O Brasil possui um dos maiores rebanhos comerciais do mundo, mas também enfrenta o desafio histórico de possuir milhões de hectares de pastagens com algum grau de degradação. Para reverter esse cenário e aumentar a rentabilidade do setor pecuário sem a necessidade de abertura de novas áreas, a adoção de sistemas integrados, como a Integração Lavoura-Pecuária-Floresta (ILPF), consolidou-se como uma das maiores inovações tecnológicas do agronegócio nacional.

O conceito da ILPF baseia-se na rotação ou consorciação de culturas agrícolas, criação de gado e plantio de espécies arbóreas na mesma propriedade. Ao alternar o cultivo de grãos (como milho ou soja) com a formação de pastagem de alta qualidade, o pecuarista promove a ciclagem de nutrientes no solo, melhora a fixação de matéria orgânica e garante alimento farto e nutritivo para o rebanho mesmo durante os períodos críticos de seca.
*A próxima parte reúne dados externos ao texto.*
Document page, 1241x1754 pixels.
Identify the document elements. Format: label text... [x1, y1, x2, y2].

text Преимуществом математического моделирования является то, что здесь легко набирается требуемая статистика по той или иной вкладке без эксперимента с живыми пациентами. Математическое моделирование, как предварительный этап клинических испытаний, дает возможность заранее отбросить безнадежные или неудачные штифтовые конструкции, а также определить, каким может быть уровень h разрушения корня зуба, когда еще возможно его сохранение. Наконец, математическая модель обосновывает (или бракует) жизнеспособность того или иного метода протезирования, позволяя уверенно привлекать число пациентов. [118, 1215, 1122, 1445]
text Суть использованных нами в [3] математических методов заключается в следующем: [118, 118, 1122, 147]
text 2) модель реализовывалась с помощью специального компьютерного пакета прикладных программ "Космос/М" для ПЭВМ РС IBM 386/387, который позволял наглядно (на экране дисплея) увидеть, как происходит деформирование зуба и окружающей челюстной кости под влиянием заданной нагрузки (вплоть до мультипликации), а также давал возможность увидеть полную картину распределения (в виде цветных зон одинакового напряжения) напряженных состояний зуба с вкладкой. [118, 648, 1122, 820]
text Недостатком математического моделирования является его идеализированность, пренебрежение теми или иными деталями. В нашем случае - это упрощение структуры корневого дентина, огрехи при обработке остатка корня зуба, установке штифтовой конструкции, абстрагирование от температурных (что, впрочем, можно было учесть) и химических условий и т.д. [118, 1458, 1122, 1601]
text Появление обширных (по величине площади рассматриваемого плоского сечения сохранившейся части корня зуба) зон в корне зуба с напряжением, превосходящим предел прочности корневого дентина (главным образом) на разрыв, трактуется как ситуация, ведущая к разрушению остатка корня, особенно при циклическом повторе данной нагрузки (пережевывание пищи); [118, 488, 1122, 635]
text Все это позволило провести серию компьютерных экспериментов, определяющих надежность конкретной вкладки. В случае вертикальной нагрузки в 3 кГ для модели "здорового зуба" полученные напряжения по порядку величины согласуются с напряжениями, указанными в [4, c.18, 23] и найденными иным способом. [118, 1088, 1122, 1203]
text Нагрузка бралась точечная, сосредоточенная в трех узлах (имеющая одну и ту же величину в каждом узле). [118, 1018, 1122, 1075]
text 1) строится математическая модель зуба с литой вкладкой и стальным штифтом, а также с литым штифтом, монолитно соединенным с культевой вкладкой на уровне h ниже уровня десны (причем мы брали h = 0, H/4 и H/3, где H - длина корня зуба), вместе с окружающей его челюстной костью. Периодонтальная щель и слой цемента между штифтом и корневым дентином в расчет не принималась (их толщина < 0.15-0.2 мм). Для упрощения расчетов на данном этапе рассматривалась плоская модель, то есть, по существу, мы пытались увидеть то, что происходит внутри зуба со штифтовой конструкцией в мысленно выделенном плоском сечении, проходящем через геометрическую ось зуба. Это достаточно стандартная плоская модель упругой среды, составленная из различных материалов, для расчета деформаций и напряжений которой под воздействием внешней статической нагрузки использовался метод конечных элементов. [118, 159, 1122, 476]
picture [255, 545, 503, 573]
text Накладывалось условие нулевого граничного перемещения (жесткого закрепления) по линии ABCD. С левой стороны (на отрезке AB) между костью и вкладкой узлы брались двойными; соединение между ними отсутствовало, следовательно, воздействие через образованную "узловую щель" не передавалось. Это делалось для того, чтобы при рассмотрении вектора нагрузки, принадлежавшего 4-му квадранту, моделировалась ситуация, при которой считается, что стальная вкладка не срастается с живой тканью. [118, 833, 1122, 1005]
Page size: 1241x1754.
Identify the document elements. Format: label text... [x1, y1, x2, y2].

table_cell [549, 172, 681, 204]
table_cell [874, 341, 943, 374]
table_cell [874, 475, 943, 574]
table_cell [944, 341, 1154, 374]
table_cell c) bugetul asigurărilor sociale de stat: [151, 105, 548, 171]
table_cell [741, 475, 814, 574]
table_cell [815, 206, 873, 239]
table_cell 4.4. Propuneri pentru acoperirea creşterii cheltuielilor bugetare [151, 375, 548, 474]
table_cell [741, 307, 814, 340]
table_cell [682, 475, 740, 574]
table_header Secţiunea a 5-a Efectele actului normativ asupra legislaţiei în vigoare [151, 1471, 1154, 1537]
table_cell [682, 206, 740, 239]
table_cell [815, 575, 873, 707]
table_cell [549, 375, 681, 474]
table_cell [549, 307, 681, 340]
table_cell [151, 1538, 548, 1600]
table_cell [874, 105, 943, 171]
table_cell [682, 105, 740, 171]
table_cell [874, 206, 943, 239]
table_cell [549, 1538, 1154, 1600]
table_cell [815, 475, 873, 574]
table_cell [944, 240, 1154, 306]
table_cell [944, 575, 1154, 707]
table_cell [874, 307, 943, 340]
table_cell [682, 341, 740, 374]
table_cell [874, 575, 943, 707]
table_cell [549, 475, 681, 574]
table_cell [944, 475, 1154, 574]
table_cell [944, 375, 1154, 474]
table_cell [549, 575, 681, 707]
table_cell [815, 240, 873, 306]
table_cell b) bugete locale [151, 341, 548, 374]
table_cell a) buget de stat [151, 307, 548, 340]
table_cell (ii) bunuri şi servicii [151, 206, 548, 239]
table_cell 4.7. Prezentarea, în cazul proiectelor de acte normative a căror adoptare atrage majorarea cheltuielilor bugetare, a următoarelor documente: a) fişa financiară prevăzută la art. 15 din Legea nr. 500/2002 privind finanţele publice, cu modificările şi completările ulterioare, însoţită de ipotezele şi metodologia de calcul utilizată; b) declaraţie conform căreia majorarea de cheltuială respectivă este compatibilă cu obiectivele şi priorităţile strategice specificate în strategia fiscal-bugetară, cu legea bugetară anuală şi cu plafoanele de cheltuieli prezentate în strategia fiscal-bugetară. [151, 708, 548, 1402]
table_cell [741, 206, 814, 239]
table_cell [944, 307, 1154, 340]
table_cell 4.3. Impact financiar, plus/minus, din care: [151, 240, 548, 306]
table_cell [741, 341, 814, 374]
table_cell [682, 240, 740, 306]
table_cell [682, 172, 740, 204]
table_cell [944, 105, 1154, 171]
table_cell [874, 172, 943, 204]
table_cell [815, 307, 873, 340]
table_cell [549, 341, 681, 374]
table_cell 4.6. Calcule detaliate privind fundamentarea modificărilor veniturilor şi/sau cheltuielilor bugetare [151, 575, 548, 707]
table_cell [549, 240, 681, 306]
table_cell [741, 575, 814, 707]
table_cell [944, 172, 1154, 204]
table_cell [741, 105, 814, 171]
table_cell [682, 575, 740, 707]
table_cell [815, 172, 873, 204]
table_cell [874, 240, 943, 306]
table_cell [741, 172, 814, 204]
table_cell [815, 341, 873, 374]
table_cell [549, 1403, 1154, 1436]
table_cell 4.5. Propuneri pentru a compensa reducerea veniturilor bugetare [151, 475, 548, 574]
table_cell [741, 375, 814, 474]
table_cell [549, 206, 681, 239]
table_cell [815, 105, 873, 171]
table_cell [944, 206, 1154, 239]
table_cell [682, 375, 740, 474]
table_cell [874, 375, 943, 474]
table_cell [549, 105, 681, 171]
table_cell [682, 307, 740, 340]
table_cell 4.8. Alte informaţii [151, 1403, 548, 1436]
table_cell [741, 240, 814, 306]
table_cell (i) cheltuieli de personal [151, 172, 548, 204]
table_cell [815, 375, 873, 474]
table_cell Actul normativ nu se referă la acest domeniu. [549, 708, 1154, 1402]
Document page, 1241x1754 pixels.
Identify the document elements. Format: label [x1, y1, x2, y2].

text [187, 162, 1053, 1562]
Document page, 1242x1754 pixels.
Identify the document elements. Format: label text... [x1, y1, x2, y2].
Outro ponto fundamental desse sistema é o bem-estar animal proporcionado pelas linhas de árvores, que criam microclimas amenos nas pastagens. O sombreamento natural reduz o estresse térmico dos bovinos, resultando em maior ganho de peso diário no gado de corte e aumento significativo na produção diária de leite nas vacas em lactação.

Do ponto de vista econômico, a diversificação da propriedade rural com a ILPF dilui riscos financeiros. O produtor deixa de depender de um único produto e passa a contar com receitas originadas da venda de grãos, da comercialização de animais terminados e da madeira produzida a médio e longo prazo. Trata-se da consolidação de um modelo de pecuária intensiva, rentável e neutra em emissões de carbono.